_Instruction:_ From the page on plastic shrinkage and cracks in concrete below, list every factor it names as combining to cause plastic shrinkage cracking.

_Selected excerpt:_
Plastic Shrinkage and Cracks in Concrete

Er Balkrishna Kulkarni, Technical Manager – Technical Customer Solutions, UltraTech Cement Ltd, writes on Plastic Shrinkage and Cracking of Concrete, and the measures that can be taken to nullify the phenomena.

Plastic shrinkage cracking occurs when fresh concrete is subjected to a very rapid loss of moisture. It is caused by a combination of factors such as air and concrete temperature, relative humidity, and wind velocity at the surface of concrete. These can cause high rates of evaporation in either hot or cold weather. The plastic shrinkage cracks are due to a differential volume change in the plastic concrete. Therefore, the control measures require reduction in volume change between the surface measures and other portions of the concrete. Plastic shrinkage cracks can be deep; the width of a crack can vary from 0.1 to 0.3 mm.


Concrete cracks under tensile stresses; non-structural plastic cracks occur very often primarily due to a combined effect of restraint and contraction characteristics of concrete. Workmanship during placing and finishing concrete plays a prominent role in the phenomena. Concrete of different workability levels need to be treated differently during placing and vibration to achieve proper compaction level and homogeneity.


Early Age Shrinkage
Early-age shrinkage can develop strains in concrete of similar magnitude to those resulting from drying shrinkage. These develop at a time when the concrete has a very little tensile strength and hence cracking is likely. Similar cracking is also known as ‘plastic cracking’. The fact that cracking sometimes occurs at early ages in very benign environments (eg indoors where drying conditions and moisture loss are not evident and plastic cracking therefore unlikely) is evidence of the existence of early-age shrinkage.

Concrete maintains almost semi-fluid properties for few hours. Hydration reactions are very slow during the first 3–4 hours of a concrete’s life but accelerate over the following 8–12 hours when the concrete changes from a semi-fluid state into a more rigid one capable of cracking. The time period depends on many variables including the constituents of the concrete, the mix proportions and weather conditions.

In freshly consolidated concrete, water in the spaces between the cement and the aggregate particles exert a positive pore pressure on the mix. As the surface layer of the concrete dries out, this situation changes and the concrete moves from a saturated to a partially saturated state. This causes capillary tension in the pore water which creates a capillary suction that draws the solid particles closer together. Where the concrete is restrained from contracting in this manner, the shrinkage causes stresses to develop in the external layers. Where this stress exceeds the tensile capacity of the concrete, it inevitably cracks. The difference in saturation levels throughout the depth of the concrete provides more than adequate internal restraint to cause these surface or near-surface tension stresses to develop. It is principally this internal restraint that leads to early-age shrinkage cracking. This internal restraint mechanism supplemented by external restraint from formwork, subgrade friction, member geometry, etc can lead to early cracking. Early-age shrinkage cracks may be obvious immediately or become apparent at a later stage.

_Record excerpts:_
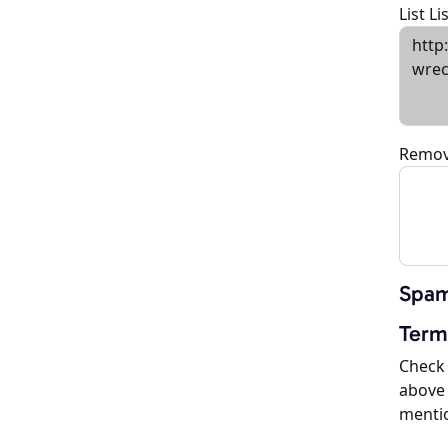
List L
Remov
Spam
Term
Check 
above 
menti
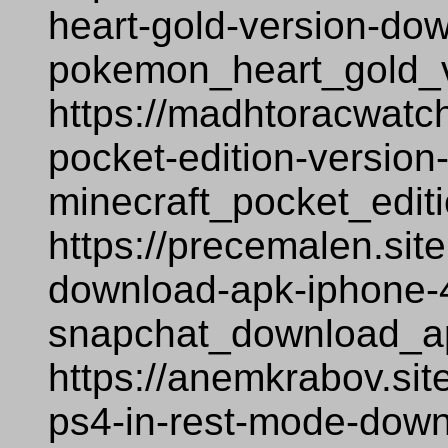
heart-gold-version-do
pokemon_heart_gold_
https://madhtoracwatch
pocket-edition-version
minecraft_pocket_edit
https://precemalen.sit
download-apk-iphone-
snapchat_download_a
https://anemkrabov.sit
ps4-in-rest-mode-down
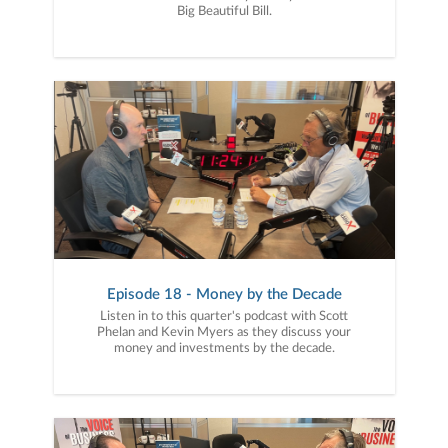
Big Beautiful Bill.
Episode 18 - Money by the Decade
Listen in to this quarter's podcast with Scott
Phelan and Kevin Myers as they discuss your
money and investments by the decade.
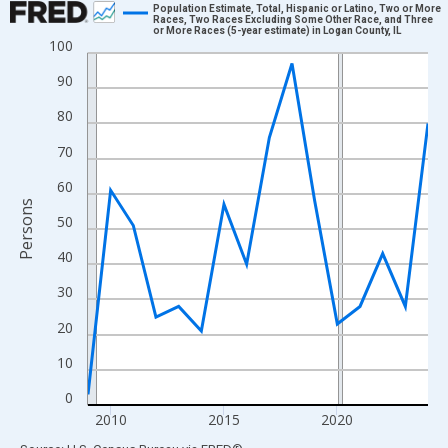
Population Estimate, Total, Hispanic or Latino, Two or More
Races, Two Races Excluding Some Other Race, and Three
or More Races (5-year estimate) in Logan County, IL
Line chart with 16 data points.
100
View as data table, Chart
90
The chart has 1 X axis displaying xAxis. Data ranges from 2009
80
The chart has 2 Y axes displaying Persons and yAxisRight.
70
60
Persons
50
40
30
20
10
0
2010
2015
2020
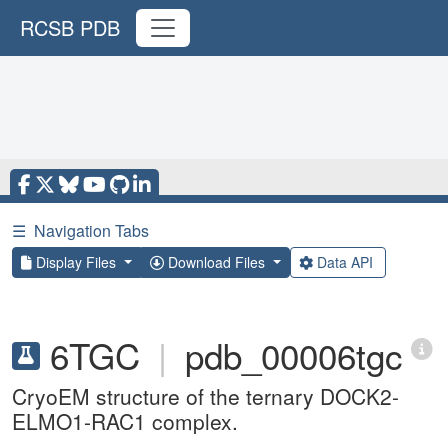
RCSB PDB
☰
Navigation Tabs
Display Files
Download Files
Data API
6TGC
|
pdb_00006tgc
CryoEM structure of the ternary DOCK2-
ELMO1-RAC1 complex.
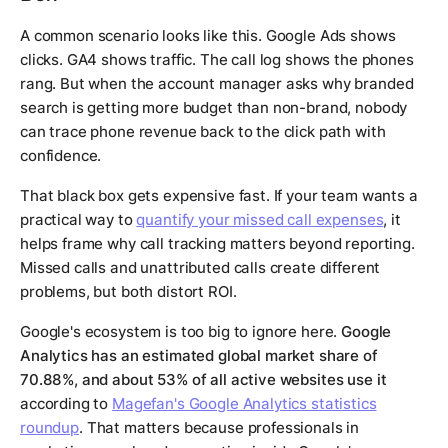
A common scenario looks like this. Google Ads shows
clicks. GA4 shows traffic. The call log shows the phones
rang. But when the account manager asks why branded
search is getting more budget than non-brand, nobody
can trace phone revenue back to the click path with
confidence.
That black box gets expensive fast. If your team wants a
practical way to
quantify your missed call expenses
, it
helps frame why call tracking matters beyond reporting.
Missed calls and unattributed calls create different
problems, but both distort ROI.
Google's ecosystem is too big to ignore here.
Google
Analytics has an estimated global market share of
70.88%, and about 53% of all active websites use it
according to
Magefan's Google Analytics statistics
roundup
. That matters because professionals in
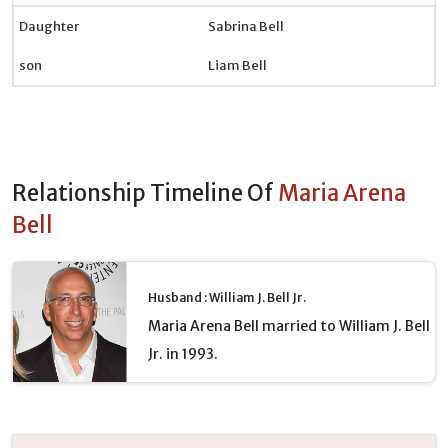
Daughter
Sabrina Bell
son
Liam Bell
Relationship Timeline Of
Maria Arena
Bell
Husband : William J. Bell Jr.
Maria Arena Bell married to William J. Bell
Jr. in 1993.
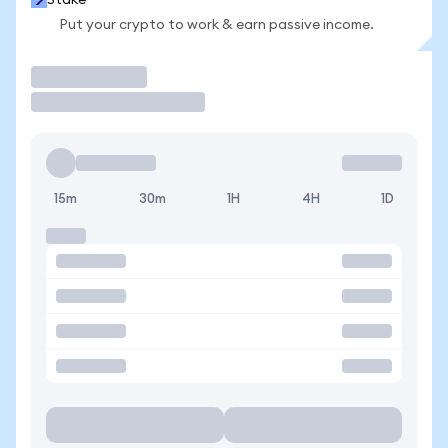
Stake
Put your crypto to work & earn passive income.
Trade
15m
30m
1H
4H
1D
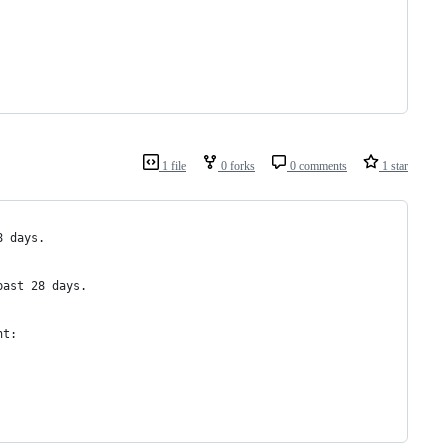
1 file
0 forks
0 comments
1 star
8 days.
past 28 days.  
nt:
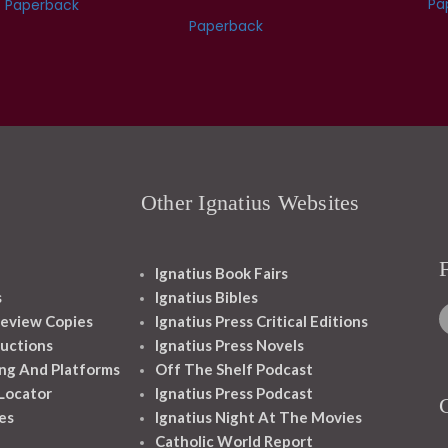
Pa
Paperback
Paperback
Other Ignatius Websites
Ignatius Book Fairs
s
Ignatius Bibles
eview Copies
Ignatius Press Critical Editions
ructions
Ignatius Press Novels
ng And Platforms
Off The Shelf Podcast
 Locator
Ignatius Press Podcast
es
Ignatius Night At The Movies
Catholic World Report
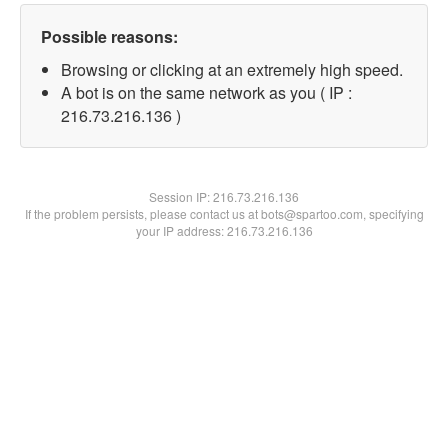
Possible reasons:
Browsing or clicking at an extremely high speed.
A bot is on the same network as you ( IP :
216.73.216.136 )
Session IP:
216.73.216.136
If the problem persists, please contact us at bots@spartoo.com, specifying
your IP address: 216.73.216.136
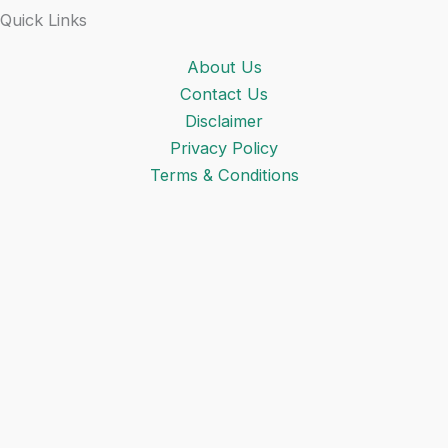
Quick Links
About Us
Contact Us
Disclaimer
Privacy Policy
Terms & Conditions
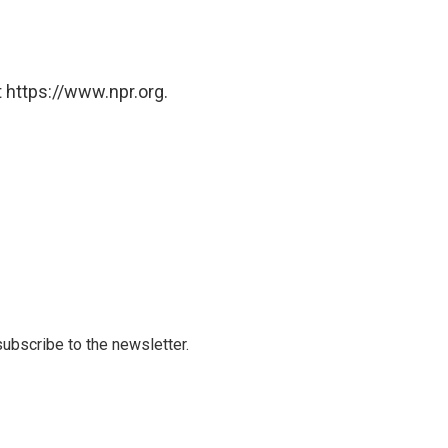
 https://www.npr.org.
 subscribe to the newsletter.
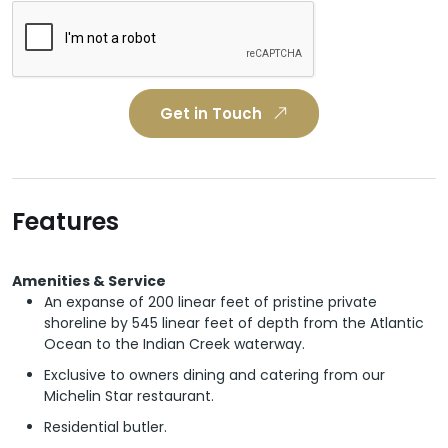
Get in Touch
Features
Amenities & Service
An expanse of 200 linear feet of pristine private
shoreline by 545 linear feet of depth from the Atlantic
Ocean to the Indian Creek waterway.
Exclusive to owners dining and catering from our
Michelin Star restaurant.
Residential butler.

_Answer for the task:_
- Air temperature
- Concrete temperature
- Relative humidity
- Wind velocity at the surface of concrete